=== Section Start ===
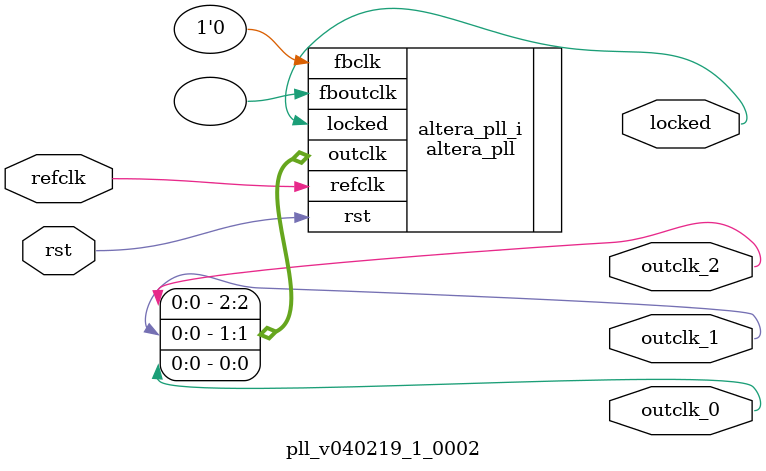
<source format=v>
`timescale 1ns/10ps
module  pll_v040219_1_0002(

	// interface 'refclk'
	input wire refclk,

	// interface 'reset'
	input wire rst,

	// interface 'outclk0'
	output wire outclk_0,

	// interface 'outclk1'
	output wire outclk_1,

	// interface 'outclk2'
	output wire outclk_2,

	// interface 'locked'
	output wire locked
);

	altera_pll #(
		.fractional_vco_multiplier("false"),
		.reference_clock_frequency("360.0 MHz"),
		.operation_mode("direct"),
		.number_of_clocks(3),
		.output_clock_frequency0("125.000000 MHz"),
		.phase_shift0("0 ps"),
		.duty_cycle0(50),
		.output_clock_frequency1("12.000000 MHz"),
		.phase_shift1("0 ps"),
		.duty_cycle1(50),
		.output_clock_frequency2("100.000000 MHz"),
		.phase_shift2("0 ps"),
		.duty_cycle2(50),
		.output_clock_frequency3("0 MHz"),
		.phase_shift3("0 ps"),
		.duty_cycle3(50),
		.output_clock_frequency4("0 MHz"),
		.phase_shift4("0 ps"),
		.duty_cycle4(50),
		.output_clock_frequency5("0 MHz"),
		.phase_shift5("0 ps"),
		.duty_cycle5(50),
		.output_clock_frequency6("0 MHz"),
		.phase_shift6("0 ps"),
		.duty_cycle6(50),
		.output_clock_frequency7("0 MHz"),
		.phase_shift7("0 ps"),
		.duty_cycle7(50),
		.output_clock_frequency8("0 MHz"),
		.phase_shift8("0 ps"),
		.duty_cycle8(50),
		.output_clock_frequency9("0 MHz"),
		.phase_shift9("0 ps"),
		.duty_cycle9(50),
		.output_clock_frequency10("0 MHz"),
		.phase_shift10("0 ps"),
		.duty_cycle10(50),
		.output_clock_frequency11("0 MHz"),
		.phase_shift11("0 ps"),
		.duty_cycle11(50),
		.output_clock_frequency12("0 MHz"),
		.phase_shift12("0 ps"),
		.duty_cycle12(50),
		.output_clock_frequency13("0 MHz"),
		.phase_shift13("0 ps"),
		.duty_cycle13(50),
		.output_clock_frequency14("0 MHz"),
		.phase_shift14("0 ps"),
		.duty_cycle14(50),
		.output_clock_frequency15("0 MHz"),
		.phase_shift15("0 ps"),
		.duty_cycle15(50),
		.output_clock_frequency16("0 MHz"),
		.phase_shift16("0 ps"),
		.duty_cycle16(50),
		.output_clock_frequency17("0 MHz"),
		.phase_shift17("0 ps"),
		.duty_cycle17(50),
		.pll_type("General"),
		.pll_subtype("General")
	) altera_pll_i (
		.rst	(rst),
		.outclk	({outclk_2, outclk_1, outclk_0}),
		.locked	(locked),
		.fboutclk	( ),
		.fbclk	(1'b0),
		.refclk	(refclk)
	);
endmodule


</source>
=== Section End ===
§ **PROBLEM**
Return every record exactly, leaving out the pictures.

§ **YOUR RESPONSE**
<source format=v>
`timescale 1ns/10ps
module  pll_v040219_1_0002(

	// interface 'refclk'
	input wire refclk,

	// interface 'reset'
	input wire rst,

	// interface 'outclk0'
	output wire outclk_0,

	// interface 'outclk1'
	output wire outclk_1,

	// interface 'outclk2'
	output wire outclk_2,

	// interface 'locked'
	output wire locked
);

	altera_pll #(
		.fractional_vco_multiplier("false"),
		.reference_clock_frequency("360.0 MHz"),
		.operation_mode("direct"),
		.number_of_clocks(3),
		.output_clock_frequency0("125.000000 MHz"),
		.phase_shift0("0 ps"),
		.duty_cycle0(50),
		.output_clock_frequency1("12.000000 MHz"),
		.phase_shift1("0 ps"),
		.duty_cycle1(50),
		.output_clock_frequency2("100.000000 MHz"),
		.phase_shift2("0 ps"),
		.duty_cycle2(50),
		.output_clock_frequency3("0 MHz"),
		.phase_shift3("0 ps"),
		.duty_cycle3(50),
		.output_clock_frequency4("0 MHz"),
		.phase_shift4("0 ps"),
		.duty_cycle4(50),
		.output_clock_frequency5("0 MHz"),
		.phase_shift5("0 ps"),
		.duty_cycle5(50),
		.output_clock_frequency6("0 MHz"),
		.phase_shift6("0 ps"),
		.duty_cycle6(50),
		.output_clock_frequency7("0 MHz"),
		.phase_shift7("0 ps"),
		.duty_cycle7(50),
		.output_clock_frequency8("0 MHz"),
		.phase_shift8("0 ps"),
		.duty_cycle8(50),
		.output_clock_frequency9("0 MHz"),
		.phase_shift9("0 ps"),
		.duty_cycle9(50),
		.output_clock_frequency10("0 MHz"),
		.phase_shift10("0 ps"),
		.duty_cycle10(50),
		.output_clock_frequency11("0 MHz"),
		.phase_shift11("0 ps"),
		.duty_cycle11(50),
		.output_clock_frequency12("0 MHz"),
		.phase_shift12("0 ps"),
		.duty_cycle12(50),
		.output_clock_frequency13("0 MHz"),
		.phase_shift13("0 ps"),
		.duty_cycle13(50),
		.output_clock_frequency14("0 MHz"),
		.phase_shift14("0 ps"),
		.duty_cycle14(50),
		.output_clock_frequency15("0 MHz"),
		.phase_shift15("0 ps"),
		.duty_cycle15(50),
		.output_clock_frequency16("0 MHz"),
		.phase_shift16("0 ps"),
		.duty_cycle16(50),
		.output_clock_frequency17("0 MHz"),
		.phase_shift17("0 ps"),
		.duty_cycle17(50),
		.pll_type("General"),
		.pll_subtype("General")
	) altera_pll_i (
		.rst	(rst),
		.outclk	({outclk_2, outclk_1, outclk_0}),
		.locked	(locked),
		.fboutclk	( ),
		.fbclk	(1'b0),
		.refclk	(refclk)
	);
endmodule


</source>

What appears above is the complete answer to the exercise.